Namun, pada tanggal 8 Maret 1942, pasukan Jepang berhasil merebut Lembang dan mengancam untuk mengebom Bandung jika pasukan Belanda tidak menyerah.
Pada saat yang bersamaan, di Kalijati, Subang, Jawa Barat, terjadi perundingan antara pihak Jepang dan Belanda.
Pihak Jepang diwakili oleh Letnan Jenderal Hitoshi Imamura dan Kolonel Toshinari Shōji, sedangkan pihak Belanda diwakili oleh Gubernur Jenderal Tjarda van Starkenborgh Stachouwer dan Panglima Tertinggi Hein ter Poorten.
Perundingan ini berlangsung di sebuah hanggar di Lapangan Udara Kalijati, yang sebelumnya direbut oleh Jepang dari Belanda.
Hasil perundingan ini adalah penyerahan tanpa syarat pemerintah Hindia Belanda kepada Jepang.
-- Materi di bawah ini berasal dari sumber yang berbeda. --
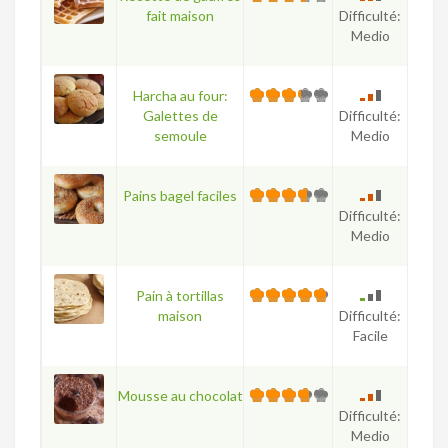
fait maison
Difficulté:
Medio
Harcha au four:
Galettes de
Difficulté:
semoule
Medio
Pains bagel faciles
Difficulté:
Medio
Pain à tortillas
maison
Difficulté:
Facile
Mousse au chocolat
Difficulté:
Medio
Perjanjian ini ditandatangani oleh kedua pihak pada pukul 10.30 pagi.
Dengan demikian, perang antara pemerintah Hindia Belanda dan Jepang di Pulau Jawa berakhir.
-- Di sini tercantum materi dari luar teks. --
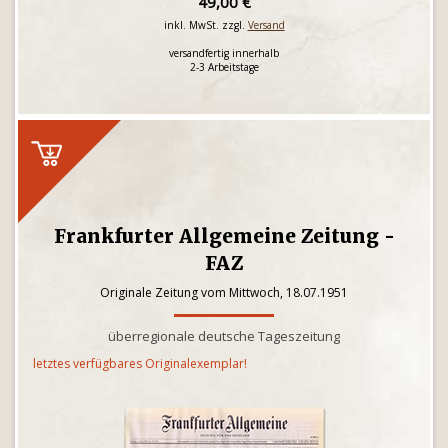
49,00 €
inkl. MwSt. zzgl.
Versand
versandfertig innerhalb
2-3 Arbeitstage
Frankfurter Allgemeine Zeitung -
FAZ
Originale Zeitung vom Mittwoch, 18.07.1951
überregionale deutsche Tageszeitung
letztes verfügbares Originalexemplar!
Jepang berhasil menguasai seluruh wilayah Hindia Belanda dalam waktu kurang dari tiga bulan.
Pemerintah kolonial Belanda yang telah berkuasa selama lebih dari 300 tahun di Indonesia pun runtuh.
Jepang menggantikan Belanda sebagai penguasa baru di Indonesia, dengan membawa slogan "Asia untuk Asia" dan "Tiga A" (Asia Raya, Asia Berdaulat, Asia Sejahtera).
Namun, apakah Jepang benar-benar membawa kemakmuran bagi Indonesia? Ataukah Jepang hanya mengganti tirani Belanda dengan tirani baru?
Pertempuran sengit antara pemerintah Hindia Belanda dan Jepang di Pulau Jawa memiliki dampak yang besar bagi sejarah Indonesia.
Pertama, pertempuran ini menunjukkan bahwa Belanda bukanlah penguasa yang abadi dan tak terkalahkan.